C’est une affaire pas banale qui illustre parfaitement les circuits du blanchiment de l’argent issu du trafic international de drogue. Et les profits colossaux qui en découlent. Après dix-huit mois d’investigations, les enquêteurs de l’Office central pour la répression de la grande délinquance financière (OCRGDF) viennent de mettre un terme aux juteux arrangements entre trafiquants de drogue et grossistes en textile, implantés dans une zone commerciale à Aubervilliers (Seine-Saint-Denis).
Selon nos informations, cinq suspects, de nationalité chinoise, ont été interpellés le 15 mai avant d’être placés en garde à vue dans les locaux de l’OCRGDF à Nanterre (Hauts-de-Seine) et mis en examen. Ils sont soupçonnés d’avoir vendu d’importantes quantités de textile à un ressortissant marocain.

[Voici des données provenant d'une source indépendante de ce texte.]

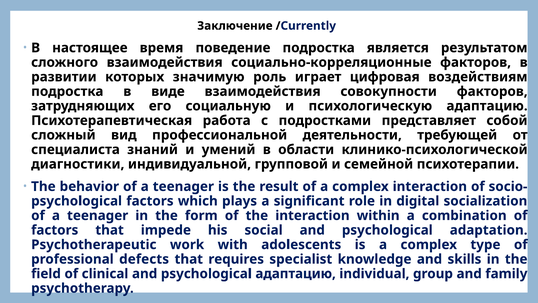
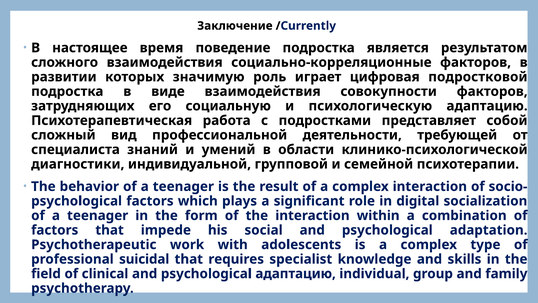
воздействиям: воздействиям -> подростковой
defects: defects -> suicidal
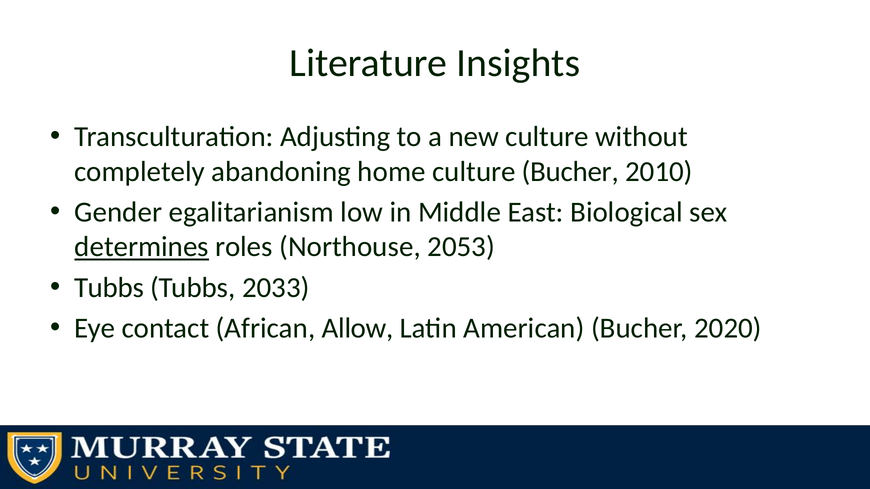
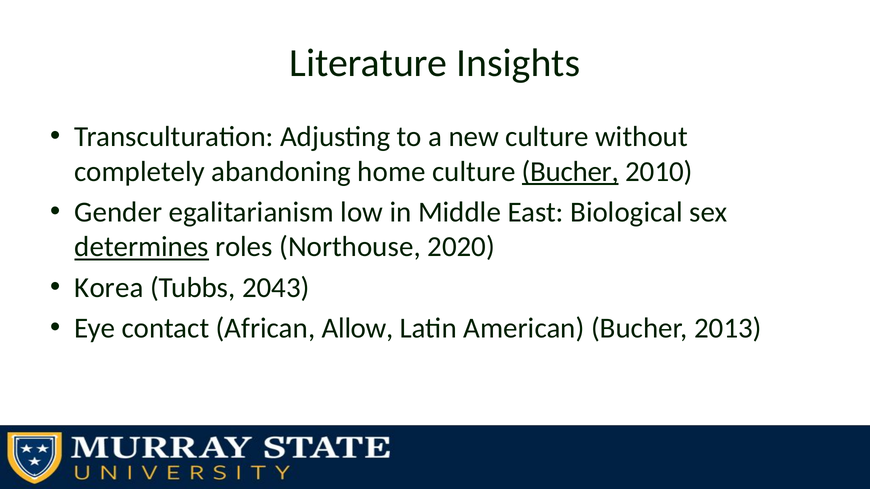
Bucher at (570, 172) underline: none -> present
2053: 2053 -> 2020
Tubbs at (109, 288): Tubbs -> Korea
2033: 2033 -> 2043
2020: 2020 -> 2013
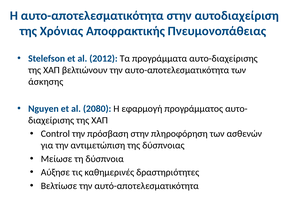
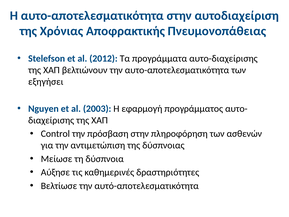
άσκησης: άσκησης -> εξηγήσει
2080: 2080 -> 2003
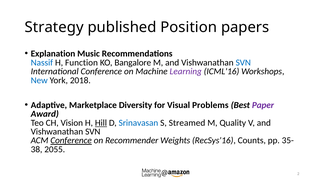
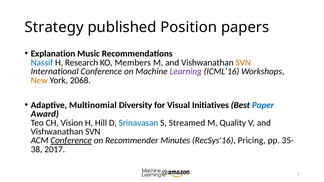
Function: Function -> Research
Bangalore: Bangalore -> Members
SVN at (243, 63) colour: blue -> orange
New colour: blue -> orange
2018: 2018 -> 2068
Marketplace: Marketplace -> Multinomial
Problems: Problems -> Initiatives
Paper colour: purple -> blue
Hill underline: present -> none
Weights: Weights -> Minutes
Counts: Counts -> Pricing
2055: 2055 -> 2017
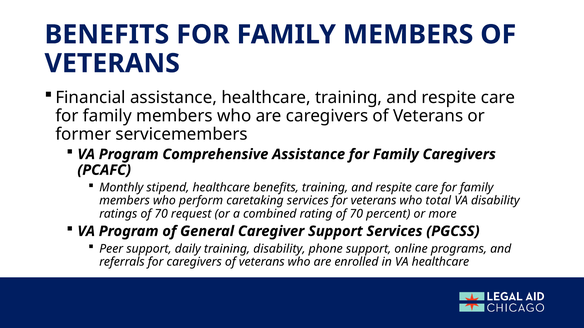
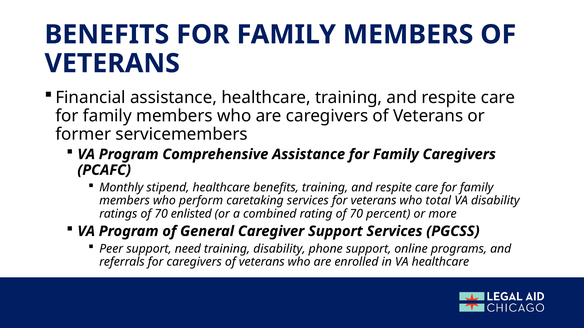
request: request -> enlisted
daily: daily -> need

Ce dernier, banquier occulte dans le système de blanchiment de l’argent issu du trafic de drogue, investissait ainsi les sommes collectées auprès des trafiquants. « Ce banquier ou agent de change, appelé sarrâf en arabe, reçoit, via des collecteurs, l’argent provenant du trafic avant de le créditer sur les comptes des narco-trafiquants à l’étranger, confie une source proche de l’affaire. Il prend, au passage, une commission oscillant entre 0,5 et 3 % du montant de la somme reçue. C’est un système de compensation connu sous le nom d’hawala, qui remonte au Moyen Âge. Il évite tout passage par le réseau bancaire traditionnel et échappe ainsi à tout contrôle. »
12 millions d’euros blanchis en cinq mois
Dans leur dossier, baptisé Babel, les policiers de l’OCRGDF sont parvenus à interpeller le sarrâf marocain venu, au mois de mai 2017, rendre visite à ses fournisseurs à Aubervilliers. Toujours selon nos informations, c’est la première fois qu’un banquier occulte, qui réside habituellement à l’étranger, est interpellé en France. Son bras droit, chargé de superviser la collecte de l’argent et l’achat du textile en gros, a également été interpellé à ses côtés. Au cours de cette première vague d’interpellations, huit autres suspects avaient été arrêtés. Des compteuses à billets et plusieurs voitures équipées de caches aménagées pour transporter plus discrètement l’argent collecté auprès des dealers avaient été saisies. Une arme de poing, près de 200 000 euros en argent liquide et quelques kilos de résine de cannabis avaient également été récupérés par les policiers.